I want to solve the system of equations , $$\left\{ \begin{array}{rcl} y^3 − 9x^2 + 27x − 27 &=& 0\\ z^3 − 9y^2 + 27y − 27 &=& 0\\ x^3 − 9z^2 + 27z − 27 &=& 0\\ \end{array} \right.$$
Since I've never solved a non linear system of equations in more than 2 variables and containing different degree terms in each equation ( Here , each equation contains degree 3 , degree 2 and degree 1 terms ) , I don't know where to begin. I'm only concerned about real roots .
Actually I checked wolfram alpha and it seems that all real roots are integers , the solution is $(3,3,3)$ . However I want to know how to solve this system ( by hand )
Please help.
For integer solutions:
You can rewrite the equations using
$$y^3 - 9x^2 +27x - 27 = y^3 - x^3 + (x-3)^3$$
and similarly for the two other equations. Adding the three equations then yields
$$(x-3)^3 + (y-3)^3 + (z-3)^3 = 0.$$
It is long known that in all integer solutions of the equation $a^3 + b^3 = c^3$, one of the integers must be $0$. Our equation is (modulo rearranging) exactly that, so we must have $x = 3$ or $y = 3$ or $z = 3$.
Suppose $x=3$. Then the first equation reduces to $y^3 - x^3 = 0$, hence $y^3 = 27$, hence $y = 3$. In the same way, it follows that $z = 3$. Starting from $y = 3$ or $z = 3$ yields the same.
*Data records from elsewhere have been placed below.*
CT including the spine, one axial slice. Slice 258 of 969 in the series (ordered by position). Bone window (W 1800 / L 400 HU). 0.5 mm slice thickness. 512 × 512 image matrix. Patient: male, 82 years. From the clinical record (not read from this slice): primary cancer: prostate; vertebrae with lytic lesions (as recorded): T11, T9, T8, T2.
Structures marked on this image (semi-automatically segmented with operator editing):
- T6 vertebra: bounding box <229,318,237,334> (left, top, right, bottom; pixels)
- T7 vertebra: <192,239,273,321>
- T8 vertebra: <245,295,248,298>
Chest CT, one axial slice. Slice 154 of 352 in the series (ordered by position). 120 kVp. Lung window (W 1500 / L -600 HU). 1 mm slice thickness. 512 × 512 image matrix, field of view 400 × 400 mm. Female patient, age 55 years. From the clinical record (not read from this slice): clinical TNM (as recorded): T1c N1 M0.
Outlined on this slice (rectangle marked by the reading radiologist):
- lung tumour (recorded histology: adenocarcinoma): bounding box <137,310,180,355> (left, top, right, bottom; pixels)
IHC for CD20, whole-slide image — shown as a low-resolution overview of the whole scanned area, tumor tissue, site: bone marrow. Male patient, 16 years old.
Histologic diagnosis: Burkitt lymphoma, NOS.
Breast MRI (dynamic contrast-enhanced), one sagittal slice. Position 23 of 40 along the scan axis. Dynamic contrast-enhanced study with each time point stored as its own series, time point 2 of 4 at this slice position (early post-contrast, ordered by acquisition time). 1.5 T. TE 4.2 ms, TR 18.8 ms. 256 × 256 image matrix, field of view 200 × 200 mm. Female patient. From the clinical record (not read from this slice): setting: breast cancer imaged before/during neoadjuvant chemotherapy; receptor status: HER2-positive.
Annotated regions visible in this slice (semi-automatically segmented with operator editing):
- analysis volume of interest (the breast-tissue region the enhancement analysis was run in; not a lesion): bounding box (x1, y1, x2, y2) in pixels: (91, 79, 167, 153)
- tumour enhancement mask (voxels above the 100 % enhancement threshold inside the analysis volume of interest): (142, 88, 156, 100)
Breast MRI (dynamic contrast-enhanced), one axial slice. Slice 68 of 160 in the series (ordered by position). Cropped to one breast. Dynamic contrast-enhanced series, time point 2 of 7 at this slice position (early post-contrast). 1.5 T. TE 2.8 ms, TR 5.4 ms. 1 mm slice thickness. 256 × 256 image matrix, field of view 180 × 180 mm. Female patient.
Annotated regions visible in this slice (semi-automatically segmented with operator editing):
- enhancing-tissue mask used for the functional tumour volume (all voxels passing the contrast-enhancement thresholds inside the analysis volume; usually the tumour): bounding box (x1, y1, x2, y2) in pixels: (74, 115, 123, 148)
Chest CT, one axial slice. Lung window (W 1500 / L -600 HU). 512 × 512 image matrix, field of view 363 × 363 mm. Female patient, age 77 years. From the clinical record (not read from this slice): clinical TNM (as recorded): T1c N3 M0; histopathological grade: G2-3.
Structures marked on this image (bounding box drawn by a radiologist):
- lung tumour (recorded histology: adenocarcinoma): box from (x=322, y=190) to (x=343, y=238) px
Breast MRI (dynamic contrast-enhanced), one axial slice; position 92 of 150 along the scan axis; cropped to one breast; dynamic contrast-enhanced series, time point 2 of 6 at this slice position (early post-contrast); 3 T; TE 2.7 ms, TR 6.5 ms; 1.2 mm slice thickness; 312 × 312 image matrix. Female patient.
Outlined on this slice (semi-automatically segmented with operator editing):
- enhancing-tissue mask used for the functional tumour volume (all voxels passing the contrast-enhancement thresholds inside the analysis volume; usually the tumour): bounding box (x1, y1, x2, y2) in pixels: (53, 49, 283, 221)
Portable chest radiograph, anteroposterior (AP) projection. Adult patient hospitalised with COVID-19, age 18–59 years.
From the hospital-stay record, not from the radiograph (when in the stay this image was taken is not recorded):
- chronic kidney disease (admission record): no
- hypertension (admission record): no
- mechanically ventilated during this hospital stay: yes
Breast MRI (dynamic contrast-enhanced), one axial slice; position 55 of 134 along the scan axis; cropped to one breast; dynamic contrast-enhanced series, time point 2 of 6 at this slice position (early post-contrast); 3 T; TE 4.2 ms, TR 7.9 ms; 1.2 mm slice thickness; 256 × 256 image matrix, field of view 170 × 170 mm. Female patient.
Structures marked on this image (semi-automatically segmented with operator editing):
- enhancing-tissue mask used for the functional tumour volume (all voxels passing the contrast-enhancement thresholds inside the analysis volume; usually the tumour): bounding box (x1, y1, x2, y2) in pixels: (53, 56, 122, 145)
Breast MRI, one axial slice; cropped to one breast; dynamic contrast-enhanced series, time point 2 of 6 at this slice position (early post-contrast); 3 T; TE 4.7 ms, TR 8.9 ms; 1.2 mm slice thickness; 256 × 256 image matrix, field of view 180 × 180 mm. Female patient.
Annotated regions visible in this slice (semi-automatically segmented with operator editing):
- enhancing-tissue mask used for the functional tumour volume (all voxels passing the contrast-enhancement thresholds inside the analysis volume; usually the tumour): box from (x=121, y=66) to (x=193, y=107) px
So $(3,3,3)$ is the only integer solution to the system.
Now, for any real solution, we still have by adding the equations
$$(x-3)^3 + (y-3)^3 + (z-3)^3 = 0,$$
so if one of $x,y,z$ were different from $3$, one of the three at least would be larger than $3$. Without loss of generality, let $x = 3 +\delta > 3$. Then, from the first equation, we obtain
$$\begin{align} y^3 &= x^3 - (x-3)^3\\ &= (3+\delta)^3 - \delta^3\\ &= 3^3 + 27\delta + 9\delta^2\\ &> 3^3, \end{align}$$
so also $y > 3$. The same reasoning for the second equation then yields $z > 3$, and so
$$(x-3)^3 + (y-3)^3 + (z-3)^3 > 0$$
contradicting the assumption that $(x,y,z)$ is a solution of the system.
Hence $(3,3,3)$ is the only real solution of the system.